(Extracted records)

· · · · · · ·

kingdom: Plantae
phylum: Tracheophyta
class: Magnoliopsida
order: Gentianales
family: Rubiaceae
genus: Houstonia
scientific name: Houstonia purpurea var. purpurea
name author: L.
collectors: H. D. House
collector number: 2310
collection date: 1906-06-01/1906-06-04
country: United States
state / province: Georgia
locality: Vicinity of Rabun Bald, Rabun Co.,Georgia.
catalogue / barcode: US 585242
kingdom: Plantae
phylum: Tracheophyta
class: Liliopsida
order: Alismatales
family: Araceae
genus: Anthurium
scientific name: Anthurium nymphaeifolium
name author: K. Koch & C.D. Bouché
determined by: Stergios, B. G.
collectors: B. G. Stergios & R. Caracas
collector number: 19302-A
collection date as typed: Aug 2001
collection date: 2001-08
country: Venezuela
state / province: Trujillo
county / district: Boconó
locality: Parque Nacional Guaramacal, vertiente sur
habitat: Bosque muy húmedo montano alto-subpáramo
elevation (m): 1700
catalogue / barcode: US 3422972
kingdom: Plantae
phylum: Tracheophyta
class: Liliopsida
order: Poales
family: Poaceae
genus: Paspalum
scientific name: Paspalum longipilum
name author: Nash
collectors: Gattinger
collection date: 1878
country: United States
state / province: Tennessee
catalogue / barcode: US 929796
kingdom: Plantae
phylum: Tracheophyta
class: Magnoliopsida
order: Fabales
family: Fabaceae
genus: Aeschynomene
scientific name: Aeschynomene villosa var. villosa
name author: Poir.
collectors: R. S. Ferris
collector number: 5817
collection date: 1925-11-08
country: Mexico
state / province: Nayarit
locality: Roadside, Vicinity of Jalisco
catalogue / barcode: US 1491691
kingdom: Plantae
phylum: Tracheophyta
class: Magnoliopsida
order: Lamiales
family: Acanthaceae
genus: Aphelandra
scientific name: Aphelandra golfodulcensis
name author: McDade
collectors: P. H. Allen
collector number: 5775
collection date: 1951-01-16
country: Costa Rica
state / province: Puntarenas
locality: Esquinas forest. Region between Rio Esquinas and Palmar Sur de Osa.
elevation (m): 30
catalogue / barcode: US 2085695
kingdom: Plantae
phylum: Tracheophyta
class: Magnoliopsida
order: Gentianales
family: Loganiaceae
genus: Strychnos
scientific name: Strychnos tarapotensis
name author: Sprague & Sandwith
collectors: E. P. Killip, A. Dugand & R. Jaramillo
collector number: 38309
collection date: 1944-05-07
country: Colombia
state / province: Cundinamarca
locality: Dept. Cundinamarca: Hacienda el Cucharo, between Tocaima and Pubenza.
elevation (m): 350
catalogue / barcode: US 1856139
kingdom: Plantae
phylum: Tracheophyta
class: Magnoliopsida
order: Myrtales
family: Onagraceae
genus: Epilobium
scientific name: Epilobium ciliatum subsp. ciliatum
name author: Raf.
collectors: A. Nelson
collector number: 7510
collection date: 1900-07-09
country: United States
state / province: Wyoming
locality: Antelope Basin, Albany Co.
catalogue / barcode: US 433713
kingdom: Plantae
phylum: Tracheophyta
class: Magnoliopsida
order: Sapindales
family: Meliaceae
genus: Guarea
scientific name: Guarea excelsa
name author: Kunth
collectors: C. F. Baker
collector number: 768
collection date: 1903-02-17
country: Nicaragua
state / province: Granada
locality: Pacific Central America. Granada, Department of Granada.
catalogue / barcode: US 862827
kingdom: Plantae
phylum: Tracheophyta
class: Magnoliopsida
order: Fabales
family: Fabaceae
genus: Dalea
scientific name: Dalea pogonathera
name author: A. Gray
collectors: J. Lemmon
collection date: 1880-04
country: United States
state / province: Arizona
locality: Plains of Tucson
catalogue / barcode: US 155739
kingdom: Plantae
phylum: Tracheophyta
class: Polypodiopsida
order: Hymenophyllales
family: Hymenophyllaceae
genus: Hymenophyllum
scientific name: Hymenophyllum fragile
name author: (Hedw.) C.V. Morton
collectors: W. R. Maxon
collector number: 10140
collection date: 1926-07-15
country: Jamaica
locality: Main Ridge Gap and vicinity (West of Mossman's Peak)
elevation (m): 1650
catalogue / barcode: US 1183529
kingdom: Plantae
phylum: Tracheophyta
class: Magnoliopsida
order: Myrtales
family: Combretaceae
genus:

· · · · · · ·

:: Short problem ::
Put every line of these records into one numbered list, leaving out any blank lines.

:: Final result ::
1. kingdom: Plantae
2. phylum: Tracheophyta
3. class: Magnoliopsida
4. order: Gentianales
5. family: Rubiaceae
6. genus: Houstonia
7. scientific name: Houstonia purpurea var. purpurea
8. name author: L.
9. collectors: H. D. House
10. collector number: 2310
11. collection date: 1906-06-01/1906-06-04
12. country: United States
13. state / province: Georgia
14. locality: Vicinity of Rabun Bald, Rabun Co.,Georgia.
15. catalogue / barcode: US 585242
16. kingdom: Plantae
17. phylum: Tracheophyta
18. class: Liliopsida
19. order: Alismatales
20. family: Araceae
21. genus: Anthurium
22. scientific name: Anthurium nymphaeifolium
23. name author: K. Koch & C.D. Bouché
24. determined by: Stergios, B. G.
25. collectors: B. G. Stergios & R. Caracas
26. collector number: 19302-A
27. collection date as typed: Aug 2001
28. collection date: 2001-08
29. country: Venezuela
30. state / province: Trujillo
31. county / district: Boconó
32. locality: Parque Nacional Guaramacal, vertiente sur
33. habitat: Bosque muy húmedo montano alto-subpáramo
34. elevation (m): 1700
35. catalogue / barcode: US 3422972
36. kingdom: Plantae
37. phylum: Tracheophyta
38. class: Liliopsida
39. order: Poales
40. family: Poaceae
41. genus: Paspalum
42. scientific name: Paspalum longipilum
43. name author: Nash
44. collectors: Gattinger
45. collection date: 1878
46. country: United States
47. state / province: Tennessee
48. catalogue / barcode: US 929796
49. kingdom: Plantae
50. phylum: Tracheophyta
51. class: Magnoliopsida
52. order: Fabales
53. family: Fabaceae
54. genus: Aeschynomene
55. scientific name: Aeschynomene villosa var. villosa
56. name author: Poir.
57. collectors: R. S. Ferris
58. collector number: 5817
59. collection date: 1925-11-08
60. country: Mexico
61. state / province: Nayarit
62. locality: Roadside, Vicinity of Jalisco
63. catalogue / barcode: US 1491691
64. kingdom: Plantae
65. phylum: Tracheophyta
66. class: Magnoliopsida
67. order: Lamiales
68. family: Acanthaceae
69. genus: Aphelandra
70. scientific name: Aphelandra golfodulcensis
71. name author: McDade
72. collectors: P. H. Allen
73. collector number: 5775
74. collection date: 1951-01-16
75. country: Costa Rica
76. state / province: Puntarenas
77. locality: Esquinas forest. Region between Rio Esquinas and Palmar Sur de Osa.
78. elevation (m): 30
79. catalogue / barcode: US 2085695
80. kingdom: Plantae
81. phylum: Tracheophyta
82. class: Magnoliopsida
83. order: Gentianales
84. family: Loganiaceae
85. genus: Strychnos
86. scientific name: Strychnos tarapotensis
87. name author: Sprague & Sandwith
88. collectors: E. P. Killip, A. Dugand & R. Jaramillo
89. collector number: 38309
90. collection date: 1944-05-07
91. country: Colombia
92. state / province: Cundinamarca
93. locality: Dept. Cundinamarca: Hacienda el Cucharo, between Tocaima and Pubenza.
94. elevation (m): 350
95. catalogue / barcode: US 1856139
96. kingdom: Plantae
97. phylum: Tracheophyta
98. class: Magnoliopsida
99. order: Myrtales
100. family: Onagraceae
101. genus: Epilobium
102. scientific name: Epilobium ciliatum subsp. ciliatum
103. name author: Raf.
104. collectors: A. Nelson
105. collector number: 7510
106. collection date: 1900-07-09
107. country: United States
108. state / province: Wyoming
109. locality: Antelope Basin, Albany Co.
110. catalogue / barcode: US 433713
111. kingdom: Plantae
112. phylum: Tracheophyta
113. class: Magnoliopsida
114. order: Sapindales
115. family: Meliaceae
116. genus: Guarea
117. scientific name: Guarea excelsa
118. name author: Kunth
119. collectors: C. F. Baker
120. collector number: 768
121. collection date: 1903-02-17
122. country: Nicaragua
123. state / province: Granada
124. locality: Pacific Central America. Granada, Department of Granada.
125. catalogue / barcode: US 862827
126. kingdom: Plantae
127. phylum: Tracheophyta
128. class: Magnoliopsida
129. order: Fabales
130. family: Fabaceae
131. genus: Dalea
132. scientific name: Dalea pogonathera
133. name author: A. Gray
134. collectors: J. Lemmon
135. collection date: 1880-04
136. country: United States
137. state / province: Arizona
138. locality: Plains of Tucson
139. catalogue / barcode: US 155739
140. kingdom: Plantae
141. phylum: Tracheophyta
142. class: Polypodiopsida
143. order: Hymenophyllales
144. family: Hymenophyllaceae
145. genus: Hymenophyllum
146. scientific name: Hymenophyllum fragile
147. name author: (Hedw.) C.V. Morton
148. collectors: W. R. Maxon
149. collector number: 10140
150. collection date: 1926-07-15
151. country: Jamaica
152. locality: Main Ridge Gap and vicinity (West of Mossman's Peak)
153. elevation (m): 1650
154. catalogue / barcode: US 1183529
155. kingdom: Plantae
156. phylum: Tracheophyta
157. class: Magnoliopsida
158. order: Myrtales
159. family: Combretaceae
160. genus:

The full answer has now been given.